• [To do]
In the forum thread about finding a clock repair person, the watch repair shop stands a few yards before which building?

# Clock / Repair person needed.



## fredben (Jun 28, 2009)

Hello all.

I thought i would ask on here as someone might help me. Does anyone know of any Clock Repair persons around about the Paphos area. i foolishly cleaned my Carriage Clock last week and i think i may have dislodged the spindle wheel at the top of the clock and now it doesnt work. If anyone out there could help could it be possible to post here. Thanks in advance.
Fredben.


----------



## Veronica (Apr 5, 2008)

Theres a little watch repair guy in the old town.
Come from the Cytanet building past the police station on your right. Through the lights and straight ahead into the old town down the one way street.
Look for the national bank of Greece on your right. The watch repair shop is a few yards before the bank on the right.

Veronica


----------



## fredben (Jun 28, 2009)

Veronica said:


> Theres a little watch repair guy in the old town.
> Come from the Cytanet building past the police station on your right. Through the lights and straight ahead into the old town down the one way street.
> Look for the national bank of Greece on your right. The watch repair shop is a few yards before the bank on the right.
> 
> Veronica


Thank You Veronica, I knew you would come up trumps for me. I will see if he is open in the morning. You must be on the computer 24 hrs a day !! Thank you.


----------



## Veronica (Apr 5, 2008)

fredben said:


> Thank You Veronica, I knew you would come up trumps for me. I will see if he is open in the morning. You must be on the computer 24 hrs a day !! Thank you.


Not quite 24 hours a day  
As I am online a lot working on my website when not out and about, I can keep checking the forum though:clap2:


----------



## fredben (Jun 28, 2009)

*Refused to fix it*



Veronica said:


> Not quite 24 hours a day
> As I am online a lot working on my website when not out and about, I can keep checking the forum though:clap2:


Hello Veronica.

I have just come back from the little old guy in the old town, And what a rude person he is. He shushed me away refusing to fix it because it's as he said "150 years old take it away" and then started mumbling something. His son was there who was polite. But anyway thanks for helping, it's not your fault he couldnt hep me. I'll take it to the Uk next time i go back for a visit.

Thanks again.

Fredben.


----------



## Veronica (Apr 5, 2008)

Oh what a shame
He was so nice to us when we went to have two watches repaired.
He must have had a row with his wife this morning


----------



## zin (Oct 28, 2010)

• [Records]
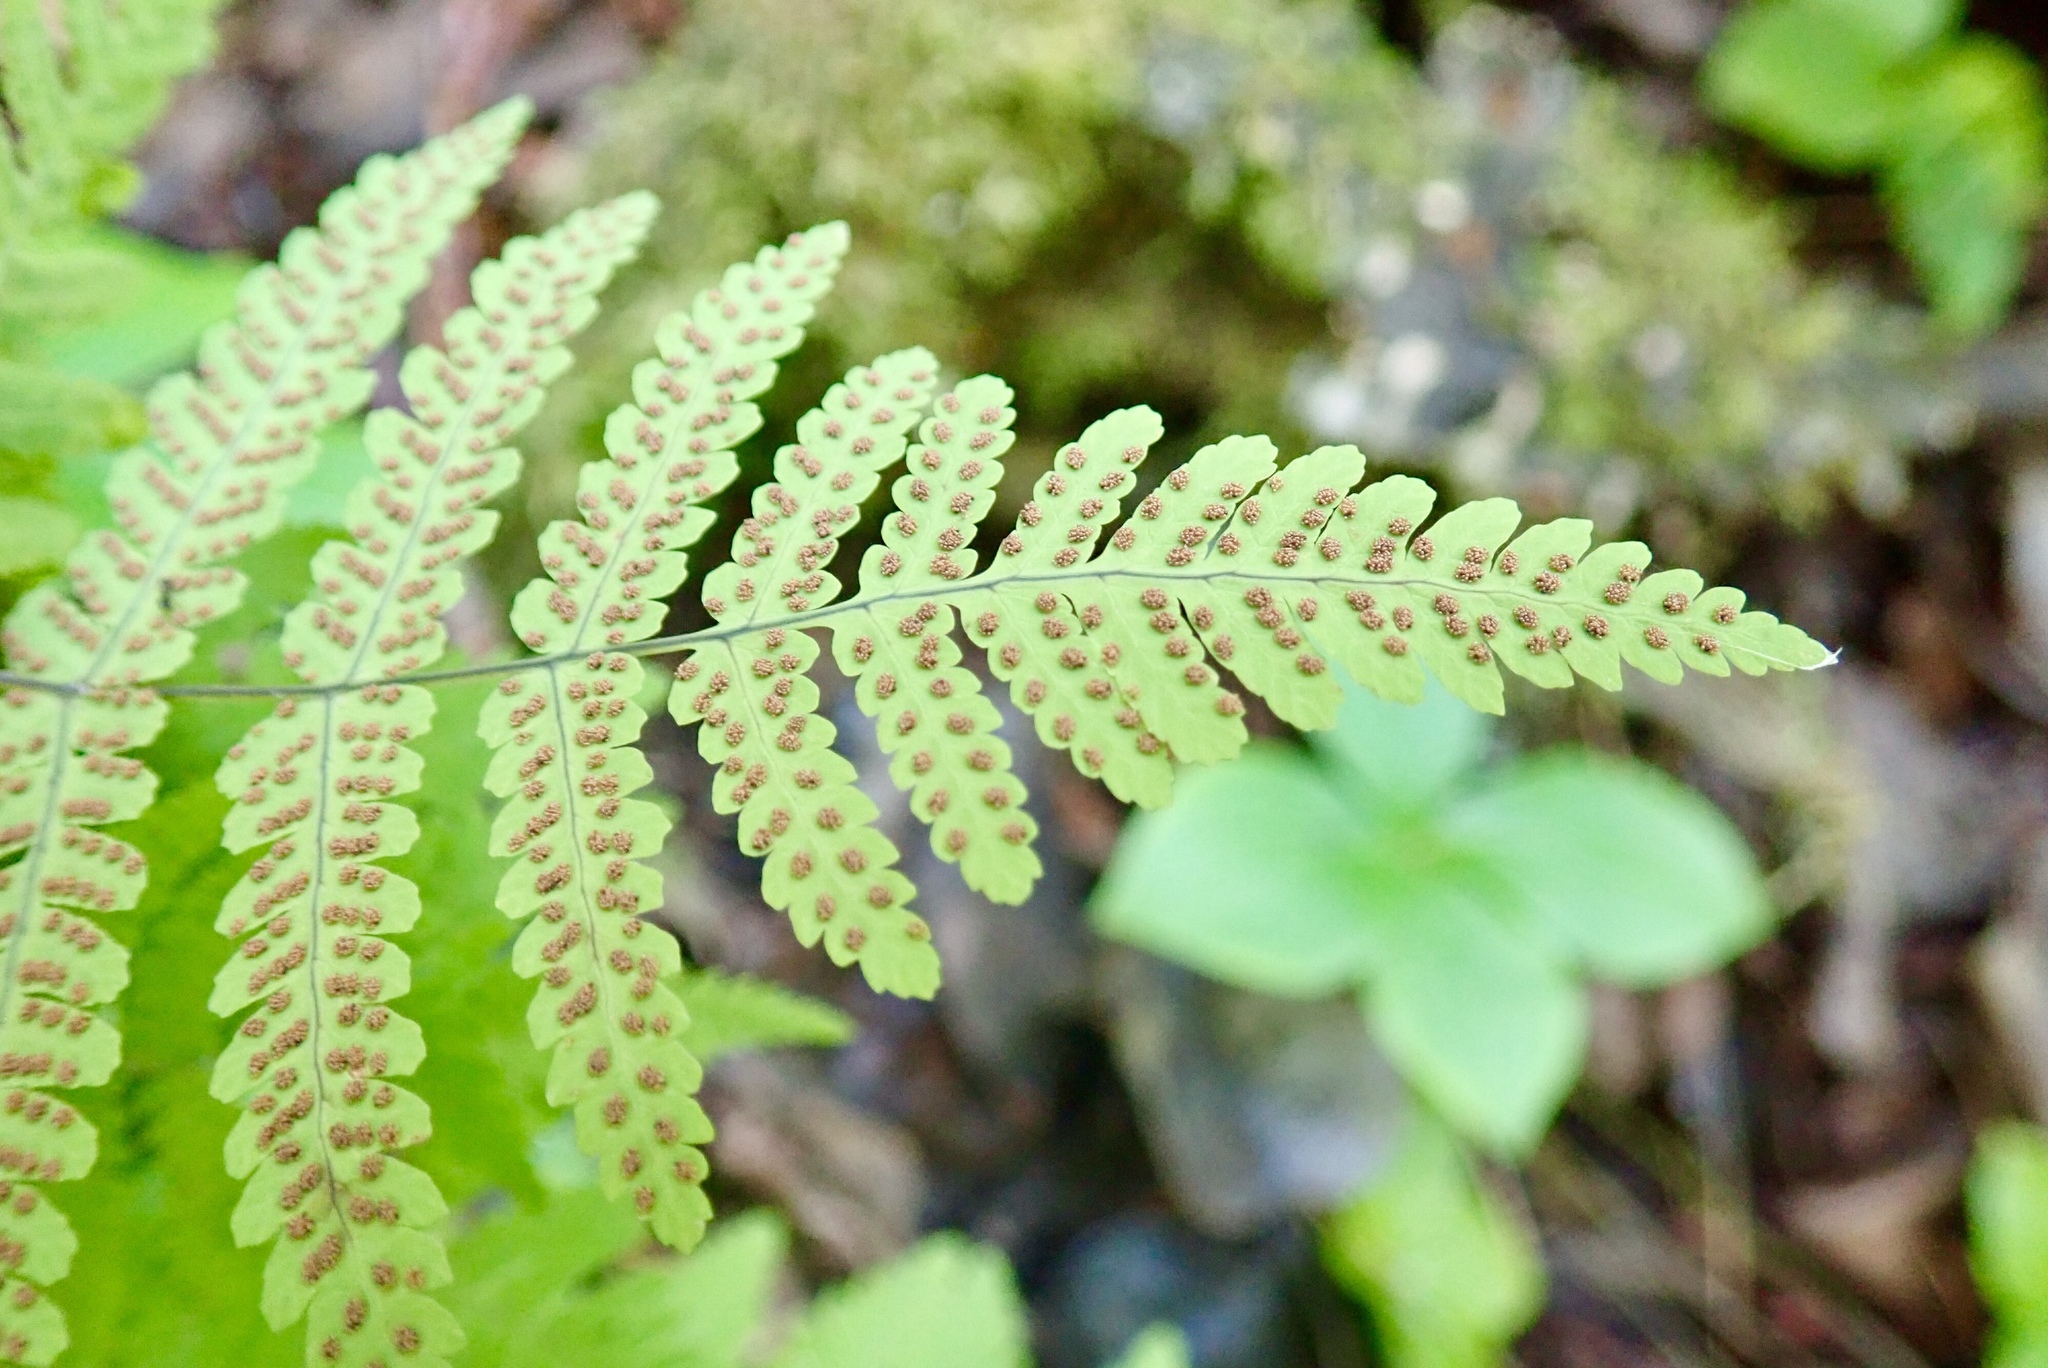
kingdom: Plantae
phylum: Tracheophyta
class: Polypodiopsida
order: Polypodiales
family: Cystopteridaceae
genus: Gymnocarpium
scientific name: Gymnocarpium dryopteris
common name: Oak fern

• [Answer]
The National Bank of Greece.